Define $F(x)=x\cdot(x-1)\cdot(x-2)\cdot(x-3)$. Let $y,T$ be positive integers. Is it then true that $y=7$, $T=8$ is the only solution to this equation? $$\frac{F(y)}{F(T)}=\frac{1}{2}$$
Motivation for the question:
The motivation for the question comes from this exercise:
Assume you have a bag with green and red balls. You pick 4 balls at random, all of them are green. You are told that the probability for this to happen is $0.5$. How many green balls were there in the bag, and how many balls were there in total?
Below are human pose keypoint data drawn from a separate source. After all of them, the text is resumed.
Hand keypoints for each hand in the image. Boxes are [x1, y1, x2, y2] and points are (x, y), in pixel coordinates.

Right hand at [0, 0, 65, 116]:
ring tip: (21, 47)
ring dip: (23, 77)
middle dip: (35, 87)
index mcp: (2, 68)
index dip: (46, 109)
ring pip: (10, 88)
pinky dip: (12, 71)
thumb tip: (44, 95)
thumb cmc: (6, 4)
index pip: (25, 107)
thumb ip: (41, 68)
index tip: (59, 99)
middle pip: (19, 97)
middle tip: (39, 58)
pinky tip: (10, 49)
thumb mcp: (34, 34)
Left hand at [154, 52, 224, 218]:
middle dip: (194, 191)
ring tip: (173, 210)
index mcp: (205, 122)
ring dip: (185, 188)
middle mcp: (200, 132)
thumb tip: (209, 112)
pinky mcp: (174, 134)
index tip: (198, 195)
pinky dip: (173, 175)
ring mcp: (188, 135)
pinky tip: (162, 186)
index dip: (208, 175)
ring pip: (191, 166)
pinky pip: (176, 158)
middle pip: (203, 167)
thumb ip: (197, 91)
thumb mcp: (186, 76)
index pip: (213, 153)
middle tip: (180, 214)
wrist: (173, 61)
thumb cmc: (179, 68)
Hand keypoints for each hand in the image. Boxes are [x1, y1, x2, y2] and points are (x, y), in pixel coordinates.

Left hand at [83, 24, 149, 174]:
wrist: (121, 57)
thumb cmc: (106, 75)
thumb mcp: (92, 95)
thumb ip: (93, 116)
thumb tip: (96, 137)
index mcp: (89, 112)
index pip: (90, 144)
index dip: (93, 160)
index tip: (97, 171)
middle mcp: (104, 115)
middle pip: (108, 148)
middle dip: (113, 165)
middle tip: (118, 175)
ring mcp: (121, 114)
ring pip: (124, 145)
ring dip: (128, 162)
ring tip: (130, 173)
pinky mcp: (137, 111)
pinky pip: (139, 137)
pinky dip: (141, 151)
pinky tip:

By trial and error it can be shown that $7$ green balls and $1$ red ball, 8 in total will solve this probability exercise. But I am wondering if this is the only possibility? Or are there other combinations of green and red balls that would work? If the answer to the original question is yes, then only green = 7, total = 8 would work.
Is there a way to show that no other possibility would work?
PS: I don't know much about number theory, those tags was edited in. But I understand the answer may lie in that category of mathematics.
Here is a hint: Note that $$ F(n)+1=n(n+1)(n+2)(n+3) + 1 = (n^2 + 3n + 1)^2. $$ So the equation $2F(n)=F(m)$ is equivalent to $$ 2(n^2+3n+1)^2-(m^2+3m+1)^2=1. $$ This is a (negative) Pell equation. From its solutions we can deduce the solutions of the original equation.
Edit: On needs to rewrite the four consecutive numbers in the product, i.e., $n=x-3$.